The success of deep neural networks in the past decade was founded on supervised learning, but as the model and dataset sizes have grown so has the desire to break away from the costly process of human annotations, a requirement in supervised learning. In addition to the cost of data labeling, the human annotation process can be ambiguous, prone to biases, and involve privacy concerns (e.g. medical imaging). Here, self-supervised learning offers a path forward where models can be trained on cheap and abundantly available unlabeled data.
Improving Self-Supervised Learning. The idea behind self-supervised learning (SSL) is to use the training pipeline of supervised learning, but since there are no labels, replace the supervised task with a "pretext" task that is derived from the data itself. A well designed pretext task induces the model to learn a feature representation of the data that is useful for downstream tasks. Since the performance of an SSL model heavily relies on the pretext task used, one of my research objectives is to improve their design. Specifically, my contributions are as follows. 1) Traditional SSL pretext tasks are less effective for smaller capacity models than larger capacity models. Hence, I developed a better pretext task for smaller models. 2) Contrastive learning, a popular pretext task in SSL, suffers from the problem of treating semantically similar images as dissimilar. Hence, I developed a pretext task to fix this problem. 3) Clustering based SSL pretext tasks also suffer from the problem of incorrect negatives in addition to imposing unnecessary priors on the shape and size of clusters. Hence, I developed a mean-shift clustering pretext task that fixes these problems. 4) While an improvement over previous clustering methods, the mean-shift pretext task does not cluster semantically diverse samples. Hence, I developed a constrained mean-shift clustering pretext task that clusters semantically relevant yet far away samples.

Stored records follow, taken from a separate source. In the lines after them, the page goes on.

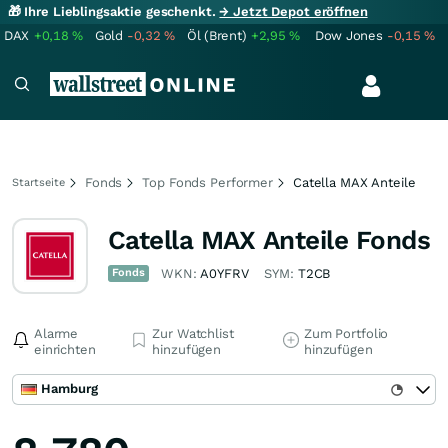
🎁 Ihre Lieblingsaktie geschenkt.
→ Jetzt Depot eröffnen
DAX
+0,18
%
Gold
-0,32
%
Öl (Brent)
+2,95
%
Dow Jones
-0,15
%
Fonds
Top Fonds Performer
Catella MAX Anteile
Startseite
Catella MAX Anteile Fonds
Fonds
WKN:
A0YFRV
SYM:
T2CB
Alarme
Zur Watchlist
Zum Portfolio
einrichten
hinzufügen
hinzufügen
Hamburg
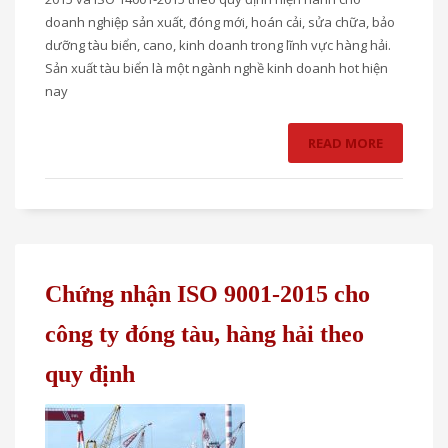
doanh nghiệp sản xuất, đóng mới, hoán cải, sửa chữa, bảo
dưỡng tàu biển, cano, kinh doanh trong lĩnh vực hàng hải.
Sản xuất tàu biển là một ngành nghề kinh doanh hot hiện
nay
READ MORE
Chứng nhận ISO 9001-2015 cho
công ty đóng tàu, hàng hải theo
quy định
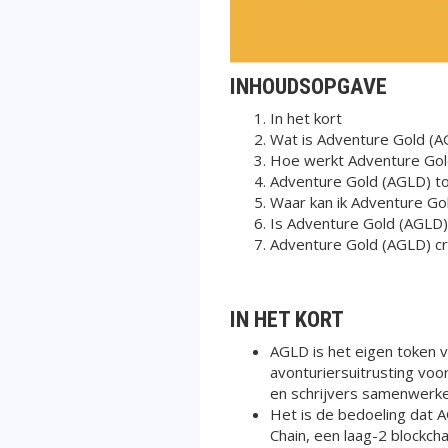
INHOUDSOPGAVE
In het kort
Wat is Adventure Gold (A
Hoe werkt Adventure Gol
Adventure Gold (AGLD) t
Waar kan ik Adventure Gol
Is Adventure Gold (AGLD)
Adventure Gold (AGLD) cr
IN HET KORT
AGLD is het eigen token 
avonturiersuitrusting vo
en schrijvers samenwerke
Het is de bedoeling dat A
Chain, een laag-2 blockch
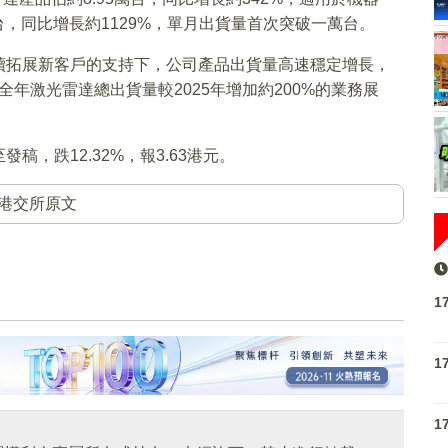
台，同比增長約1129%，單月出貨量首次突破一萬台。
續拓展新客戶的支持下，公司產品出貨量高速穩定增長，
年全年激光雷達總出貨量較2025年增加約200%的業務展
，跌12.32%，報3.63港元。
港交所原文
1
1
1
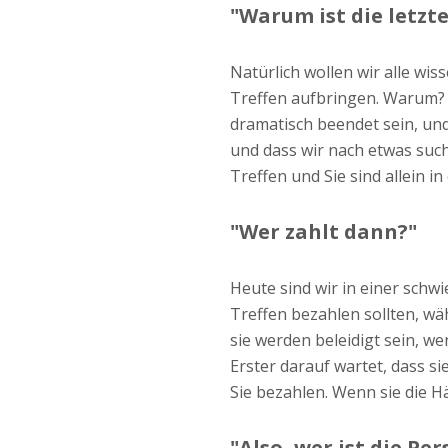
"Warum ist die letzt
Natürlich wollen wir alle wi
Treffen aufbringen. Warum? 
dramatisch beendet sein, und
und dass wir nach etwas suche
Treffen und Sie sind allein i
"Wer zahlt dann?"
Heute sind wir in einer schw
Treffen bezahlen sollten, wä
sie werden beleidigt sein, we
Erster darauf wartet, dass s
Sie bezahlen. Wenn sie die H
"Also, wer ist die Pe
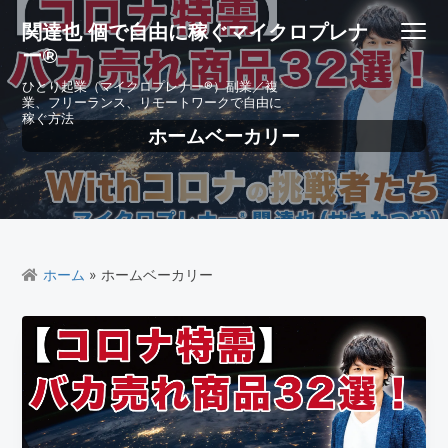
S
S
S
S
関達也 個で自由に稼ぐマイクロプレナ
Menu
k
k
k
k
ー®
i
i
i
i
p
p
p
p
ひとり起業（マイクロプレナー®）副業／複
業、フリーランス、リモートワークで自由に
t
t
t
t
稼ぐ方法
o
o
o
o
ホームベーカリー
p
m
p
f
r
a
r
o
i
i
i
o
m
n
m
t
a
c
a
e
r
o
r
r
ホーム
» ホームベーカリー
y
n
y
n
t
s
a
e
i
v
n
d
i
t
e
g
b
a
a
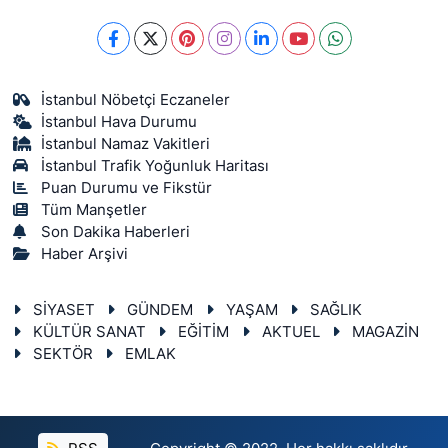
İstanbul Nöbetçi Eczaneler
İstanbul Hava Durumu
İstanbul Namaz Vakitleri
İstanbul Trafik Yoğunluk Haritası
Puan Durumu ve Fikstür
Tüm Manşetler
Son Dakika Haberleri
Haber Arşivi
SİYASET
GÜNDEM
YAŞAM
SAĞLIK
KÜLTÜR SANAT
EĞİTİM
AKTUEL
MAGAZİN
SEKTÖR
EMLAK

Understanding Self-Supervised Learning. When scaled to large datasets, SSL models have been shown to learn rich generalizable features in both Natural Language Processing and Computer Vision. The idea is so powerful that for most applications these days, the default first step is to load a self-supervised model and then either use it in a few-shot setting or fine-tune it for a specific application. Hence, in addition to improving SSL models, the other objective of my research is to understand their inner working. I have made following contributions towards this objective. 1) SSL models are vulnerable to a class of adversarial attacks called "backdoor attacks". If an attacker can hijack the data collection pipeline, then they can alter the behavior of the model such that it fails in the presence of an attacker chosen backdoor. I analyzed the mechanism through which backdoors affect SSL models and used the insights to develop a defense for the attack. 2) Backdoor attacks are possible since SSL models learn shortcut features present in the dataset. Given that the scope of SSL models extends beyond computer vision, I was interested in understanding the types of shortcuts exploited by the language component in vision-language contrastive models. I showed that the model ignores grammatical structure of the language and simply uses language as a bag-of-words (BoWs).